You still had a year of middle school left when you dropped out to get a job. Aside from the two years you spent in prison, you’ve never been out of work. You have been unfailingly diligent and unfailingly taciturn. Work is a guarantee of solitude. Living a solitary life; you are able to let the regular rhythm of long hours of work followed by brief rest carry you through the days, with no time to fear the outer dark beyond the circle of light.
You Remember
The work you did as a teenager, though, was different.

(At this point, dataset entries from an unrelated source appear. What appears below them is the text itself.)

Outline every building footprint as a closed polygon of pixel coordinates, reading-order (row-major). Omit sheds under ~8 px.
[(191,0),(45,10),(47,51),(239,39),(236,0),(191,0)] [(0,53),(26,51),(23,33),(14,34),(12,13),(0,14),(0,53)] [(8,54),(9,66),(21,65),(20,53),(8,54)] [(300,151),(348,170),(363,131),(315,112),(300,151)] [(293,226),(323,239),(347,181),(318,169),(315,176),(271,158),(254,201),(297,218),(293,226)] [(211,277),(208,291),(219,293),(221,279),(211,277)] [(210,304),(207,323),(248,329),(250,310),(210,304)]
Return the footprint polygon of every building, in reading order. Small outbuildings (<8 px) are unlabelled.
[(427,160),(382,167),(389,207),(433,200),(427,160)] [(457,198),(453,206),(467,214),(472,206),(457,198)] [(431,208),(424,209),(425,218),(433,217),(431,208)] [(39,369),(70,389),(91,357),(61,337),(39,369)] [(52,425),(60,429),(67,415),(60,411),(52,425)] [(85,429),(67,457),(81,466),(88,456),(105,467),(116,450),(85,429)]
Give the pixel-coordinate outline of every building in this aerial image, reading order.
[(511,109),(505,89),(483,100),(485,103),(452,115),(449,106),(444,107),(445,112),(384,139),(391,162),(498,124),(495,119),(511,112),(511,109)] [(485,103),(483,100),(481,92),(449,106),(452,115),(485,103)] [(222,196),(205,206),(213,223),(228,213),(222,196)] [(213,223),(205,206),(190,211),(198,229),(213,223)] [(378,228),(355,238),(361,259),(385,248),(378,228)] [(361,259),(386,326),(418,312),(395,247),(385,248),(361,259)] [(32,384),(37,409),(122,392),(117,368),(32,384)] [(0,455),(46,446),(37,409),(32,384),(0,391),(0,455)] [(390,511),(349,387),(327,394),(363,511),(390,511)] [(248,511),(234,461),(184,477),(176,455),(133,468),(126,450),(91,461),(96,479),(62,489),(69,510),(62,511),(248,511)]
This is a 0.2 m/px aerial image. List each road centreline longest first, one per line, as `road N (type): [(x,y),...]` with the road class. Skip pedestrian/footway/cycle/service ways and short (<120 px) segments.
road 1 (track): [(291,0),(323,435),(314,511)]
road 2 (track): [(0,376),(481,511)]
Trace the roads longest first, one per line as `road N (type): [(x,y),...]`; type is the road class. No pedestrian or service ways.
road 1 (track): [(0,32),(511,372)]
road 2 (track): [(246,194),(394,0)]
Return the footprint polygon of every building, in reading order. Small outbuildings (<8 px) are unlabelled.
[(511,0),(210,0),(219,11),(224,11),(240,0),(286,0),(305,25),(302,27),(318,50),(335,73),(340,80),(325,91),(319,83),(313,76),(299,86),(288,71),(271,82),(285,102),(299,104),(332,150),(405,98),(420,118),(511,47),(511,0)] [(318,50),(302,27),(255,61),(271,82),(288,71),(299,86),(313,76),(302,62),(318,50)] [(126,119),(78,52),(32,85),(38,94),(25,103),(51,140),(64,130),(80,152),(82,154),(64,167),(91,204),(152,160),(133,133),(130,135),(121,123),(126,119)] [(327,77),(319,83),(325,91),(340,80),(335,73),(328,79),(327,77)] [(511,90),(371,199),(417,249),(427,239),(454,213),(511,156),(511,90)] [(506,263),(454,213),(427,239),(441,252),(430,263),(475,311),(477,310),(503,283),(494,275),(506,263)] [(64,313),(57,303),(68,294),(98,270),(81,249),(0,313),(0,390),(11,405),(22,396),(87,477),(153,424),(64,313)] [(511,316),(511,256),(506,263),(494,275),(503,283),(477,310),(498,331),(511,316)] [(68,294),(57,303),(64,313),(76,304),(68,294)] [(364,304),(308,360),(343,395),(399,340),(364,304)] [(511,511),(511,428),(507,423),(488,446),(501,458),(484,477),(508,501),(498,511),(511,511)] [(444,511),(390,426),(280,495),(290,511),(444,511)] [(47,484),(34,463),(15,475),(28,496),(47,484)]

Those were fifteen-hour days with only two days off per month. “Weekends” were nonexistent. The wages were half of what the men got paid for the same work, and there was no overtime pay. You took pills to keep you awake, but exhaustion still battered you like a wave. The swelling of your calves and feet as morning wore into afternoon. The guards who insisted on body-searching the female workers every night before they went home. Those hands, which used to linger when they touched your bra. The shame. Hacking coughs. Nosebleeds. Headaches. Clumps of what looked like black threads in the phlegm you hacked up.